As an NIH-funded post-doctoral fellow, I have worked independently to formulate and test new hypotheses to address unanswered questions in the pathogenesis of an important and common infection, and to improve the understanding of urinary tract biology, in general.The training environment within the lab, department, and medical school provide invaluable support and resources to pursue these questions. Blending multi-disciplinary skills in cell biology, genetics, and microbiology, I discovered mechanisms that permit persistence of E. coli within the bladder epithelium and enable re-emergence to cause recurrent infections.) have established new and genetically well-defined in vivo models to delineate the intricate and integrated signaling network underlying bladder epithelial renewal during development and following injury.My preliminary findings suggest that the bladder has both stem cell-dependent and independent cellular/molecular mechanisms to regulate turnover, that the type of turnover may depend on the type of injury, and that stem cell activation is in part regulated by the Bmp4 signaling pathway.Loss of function analysis of Bmp4 pathway activity will be performed using an inducible bladder-specific gene knockout system to determine a role in DSC activation in response to injury and evaluated using histological techniques and qRT-PCR, in situ hybridization, immunohistochemical analyses. Mouse models to elucidate the stem-cell dependent and independent mechanisms of urothelial renewal induced by a spectrum of stimuli will be developed and molecular pathways regulating these processes will be identified using cellular and global gene expression analyses. The longterm goal of this proposal is to identify the molecular mechanisms and signaling pathways underlying the rapid, injury-induced renewal of urothelial progenitor cells and to apply what we learn about the normal mechanisms to disease processes with abnormal urothelial turnover (e.g., recurrent urinary tract infections, interstitial cystitis, bladder cancer). Relevance: This proposal will establish systems to study bladder stem cells and how they are activated during diseases such as urinary tract infections. This work should be of tremendous value and interest, given the propensity for bladder differentiation to go awry in human diseases and should help improve techniques to regenerate bladder tissue in vivo or ex vivo for patients whose bladders have been lost or damaged due to disease.

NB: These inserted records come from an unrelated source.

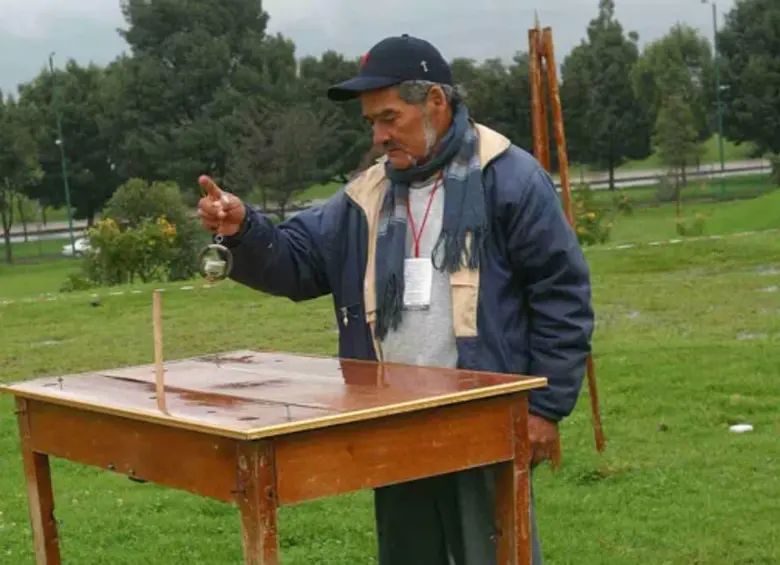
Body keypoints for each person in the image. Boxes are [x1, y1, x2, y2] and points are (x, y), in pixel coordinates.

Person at [198, 34, 594, 565]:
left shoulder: (509, 179)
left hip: (485, 418)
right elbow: (297, 262)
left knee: (496, 555)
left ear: (436, 101)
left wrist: (545, 409)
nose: (380, 136)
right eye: (372, 124)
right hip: (393, 421)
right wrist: (245, 230)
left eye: (390, 118)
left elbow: (561, 295)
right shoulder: (366, 197)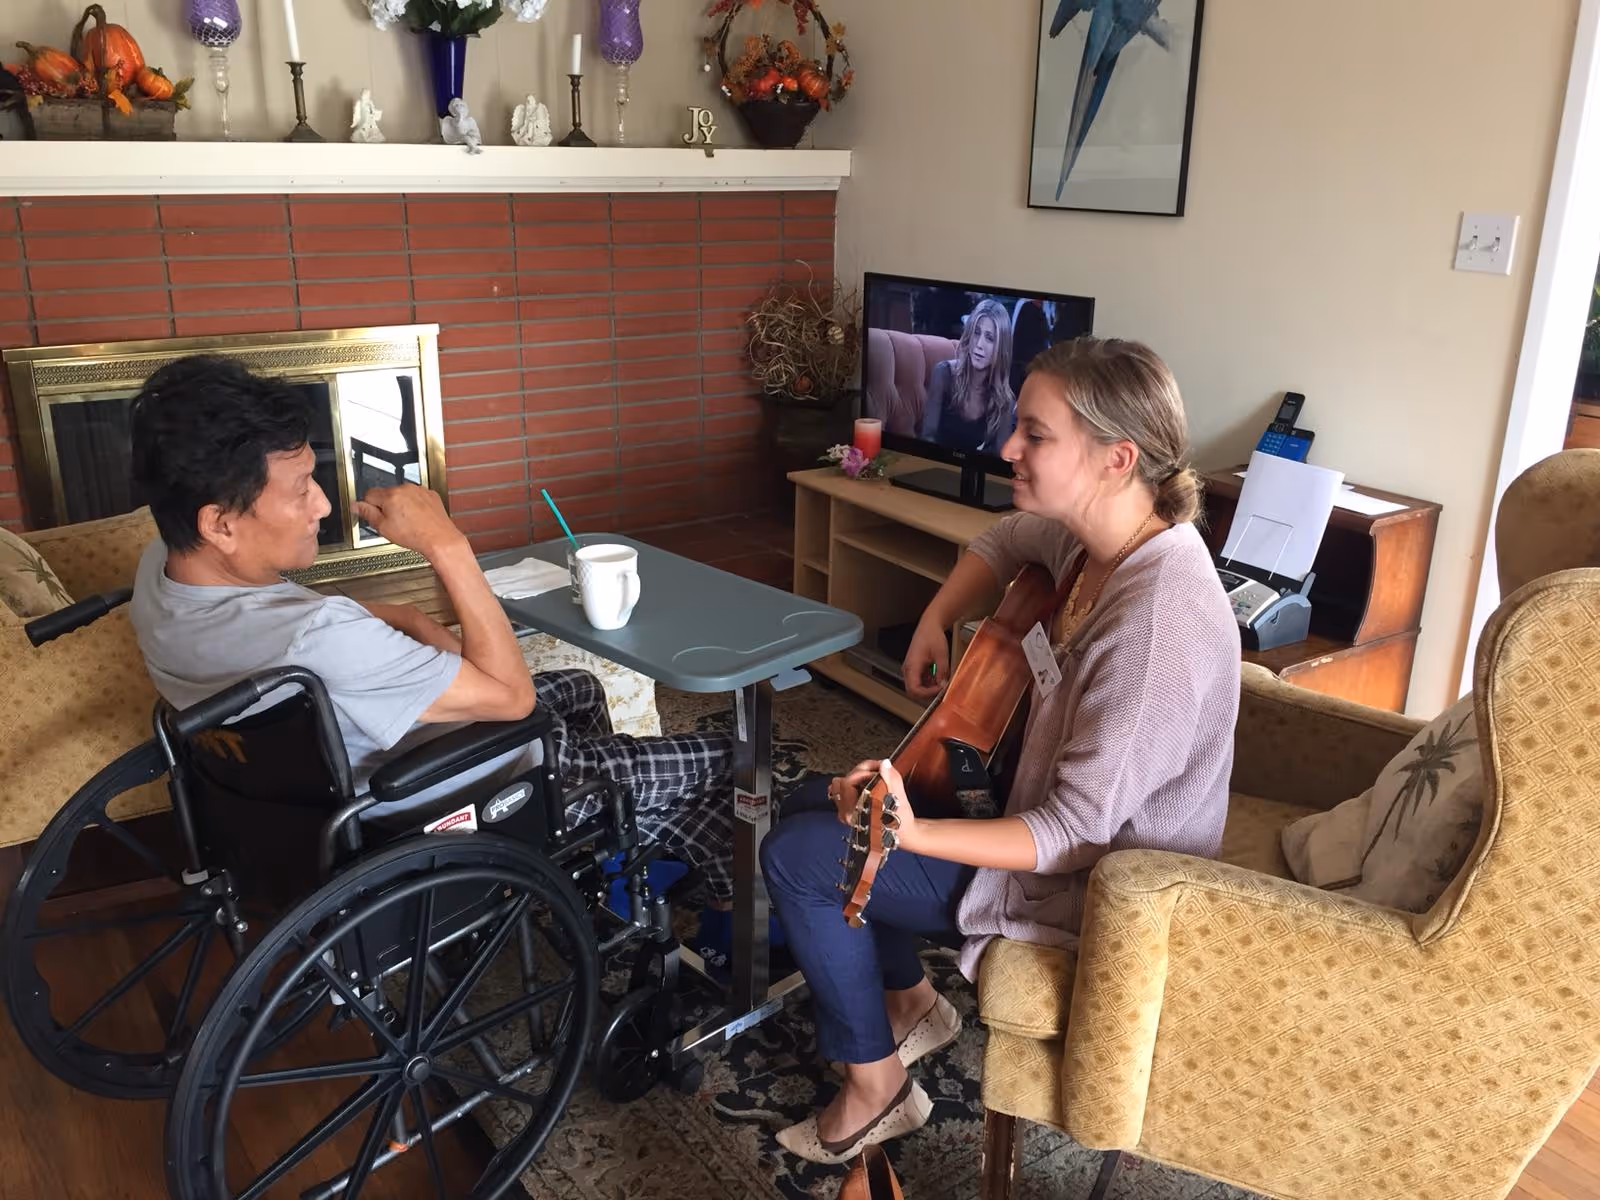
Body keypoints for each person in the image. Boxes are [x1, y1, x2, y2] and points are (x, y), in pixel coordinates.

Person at [760, 337, 1240, 1164]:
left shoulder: (1158, 621)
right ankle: (913, 1002)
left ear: (1116, 458)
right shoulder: (1099, 541)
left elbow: (1071, 836)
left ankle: (878, 1088)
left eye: (1035, 434)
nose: (1008, 448)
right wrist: (937, 616)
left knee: (805, 855)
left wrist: (908, 833)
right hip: (1035, 819)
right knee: (815, 799)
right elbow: (1007, 539)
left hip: (1091, 889)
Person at [126, 354, 737, 925]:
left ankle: (602, 851)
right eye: (299, 489)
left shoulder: (162, 571)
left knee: (579, 685)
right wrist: (447, 544)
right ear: (221, 524)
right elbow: (512, 700)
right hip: (443, 802)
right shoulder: (323, 639)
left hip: (319, 793)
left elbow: (340, 627)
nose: (320, 504)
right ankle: (633, 849)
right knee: (738, 759)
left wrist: (416, 624)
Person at [918, 298, 1017, 454]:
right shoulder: (943, 374)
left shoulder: (1005, 401)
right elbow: (927, 438)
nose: (979, 344)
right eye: (976, 333)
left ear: (1001, 348)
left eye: (989, 338)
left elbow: (1000, 460)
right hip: (936, 467)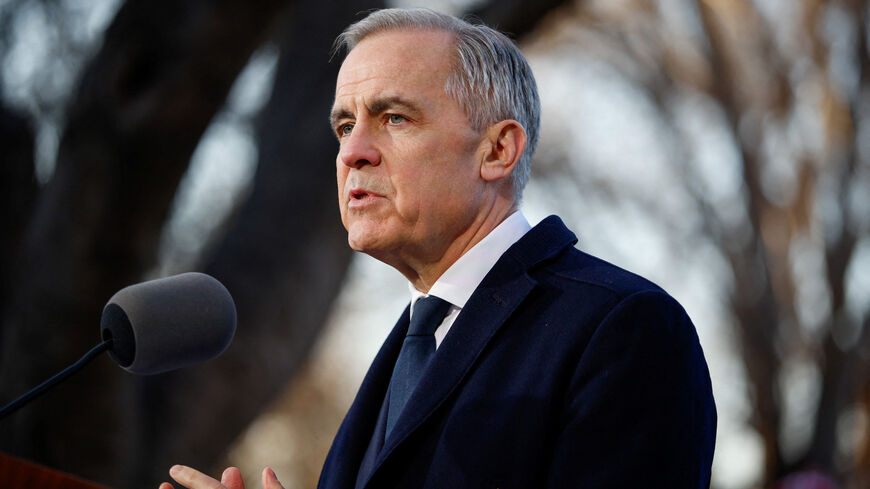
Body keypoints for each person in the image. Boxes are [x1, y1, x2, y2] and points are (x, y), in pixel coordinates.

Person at [162, 8, 716, 489]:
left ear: (497, 150)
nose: (353, 151)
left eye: (394, 117)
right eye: (345, 125)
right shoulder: (409, 346)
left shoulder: (624, 329)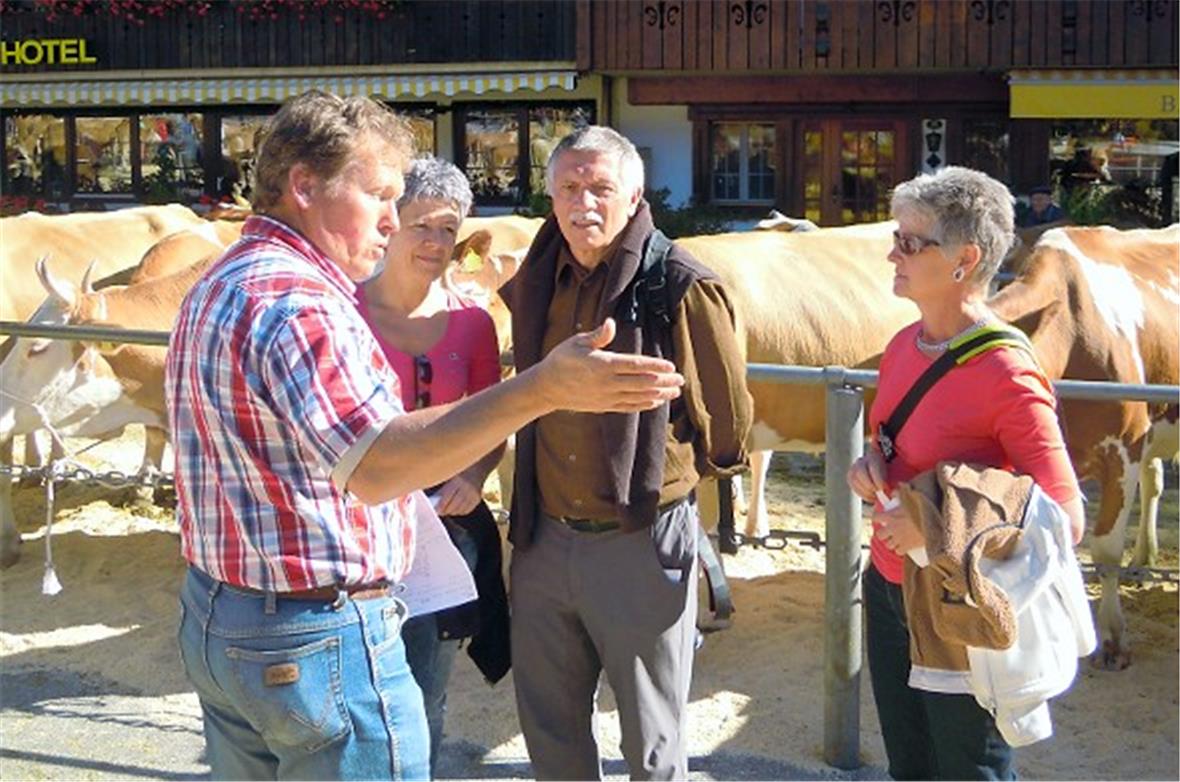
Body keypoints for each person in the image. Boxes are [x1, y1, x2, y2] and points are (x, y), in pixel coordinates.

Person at [166, 91, 685, 782]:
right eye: (378, 194)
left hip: (222, 616)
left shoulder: (222, 281)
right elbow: (377, 466)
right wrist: (542, 389)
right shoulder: (302, 304)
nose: (392, 219)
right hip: (316, 634)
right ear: (304, 186)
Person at [502, 125, 754, 780]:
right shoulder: (535, 279)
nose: (584, 202)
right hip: (542, 537)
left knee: (650, 741)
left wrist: (678, 499)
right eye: (569, 187)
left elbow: (726, 423)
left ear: (635, 192)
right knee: (550, 732)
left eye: (601, 187)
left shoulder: (681, 282)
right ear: (551, 196)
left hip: (640, 537)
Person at [845, 166, 1085, 780]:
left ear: (965, 259)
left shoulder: (1007, 370)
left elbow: (1063, 515)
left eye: (909, 242)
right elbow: (895, 443)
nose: (891, 253)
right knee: (911, 769)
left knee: (969, 771)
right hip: (887, 584)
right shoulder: (904, 345)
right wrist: (873, 464)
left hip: (956, 602)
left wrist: (934, 535)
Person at [355, 156, 509, 778]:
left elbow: (491, 422)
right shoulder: (343, 310)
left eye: (449, 230)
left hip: (444, 533)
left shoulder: (473, 326)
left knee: (426, 686)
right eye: (422, 225)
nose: (436, 243)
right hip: (358, 530)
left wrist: (475, 477)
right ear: (389, 224)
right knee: (357, 686)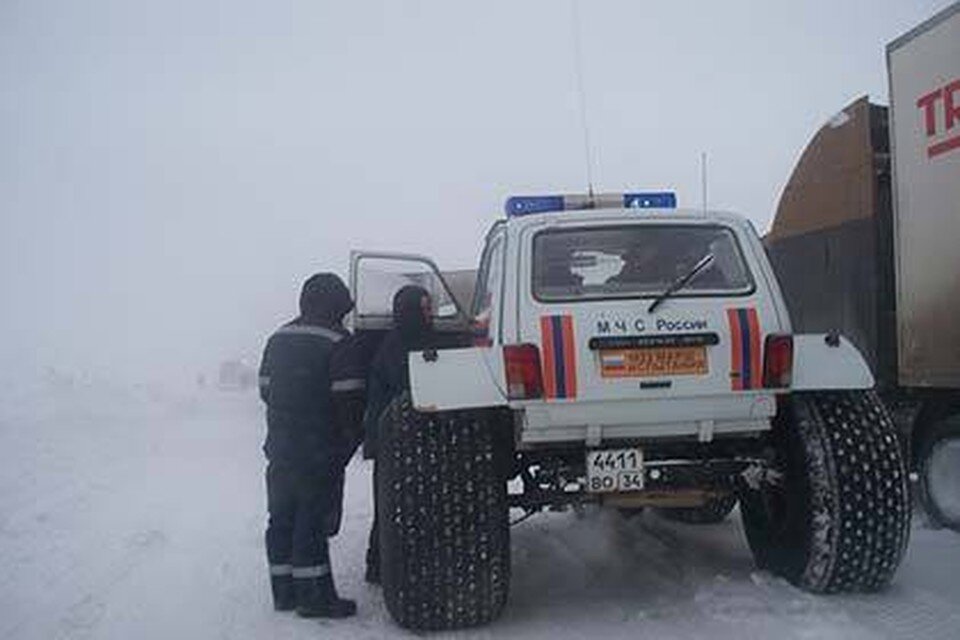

作为 NIH 资助的博士后研究员，我独立地制定和测试新的假设 解决重要和常见感染的发病机制中尚未解答的问题，并 总体上提高对泌尿道生物学的理解。实验室内的培训环境， 部门和医学院为解决这些问题提供了宝贵的支持和资源。 结合细胞生物学、遗传学和微生物学的多学科技能，我发现了一些机制 允许大肠杆菌在膀胱上皮内持续存在并重新出现，导致复发 感染。）已经建立了新的、遗传上明确定义的体内模型来描绘复杂和 发育和后续过程中膀胱上皮更新的整合信号网络 我的初步研究结果表明膀胱既具有干细胞依赖性又具有独立性 调节周转的细胞/分子机制，周转的类型可能取决于 损伤，干细胞激活部分受 Bmp4 信号通路调节。功能丧失 Bmp4 通路活性分析将使用诱导性膀胱特异性基因敲除进行 系统确定 DSC 激活响应损伤的作用，并使用组织学进行评估 技术和 qRT-PCR、原位杂交、免疫组织化学分析。小鼠模型来阐明 由一系列诱导的尿路上皮更新的干细胞依赖性和独立机制 将开发刺激并使用细胞识别调节这些过程的分子途径 和全局基因表达分析。该提案的长期目标是确定分子 损伤诱导的尿路上皮祖细胞快速更新的机制和信号通路 细胞并将我们所了解的正常机制应用于异常疾病过程 尿路上皮更新（例如，复发性尿路感染、间质性膀胱炎、膀胱癌）。关联： 该提案将建立系统来研究膀胱干细胞及其在疾病期间如何被激活 例如尿路感染。鉴于倾向，这项工作应该具有巨大的价值和兴趣 膀胱分化在人类疾病中出错，应该有助于改进再生技术 为因疾病而丧失膀胱或受损的患者提供体内或离体膀胱组织。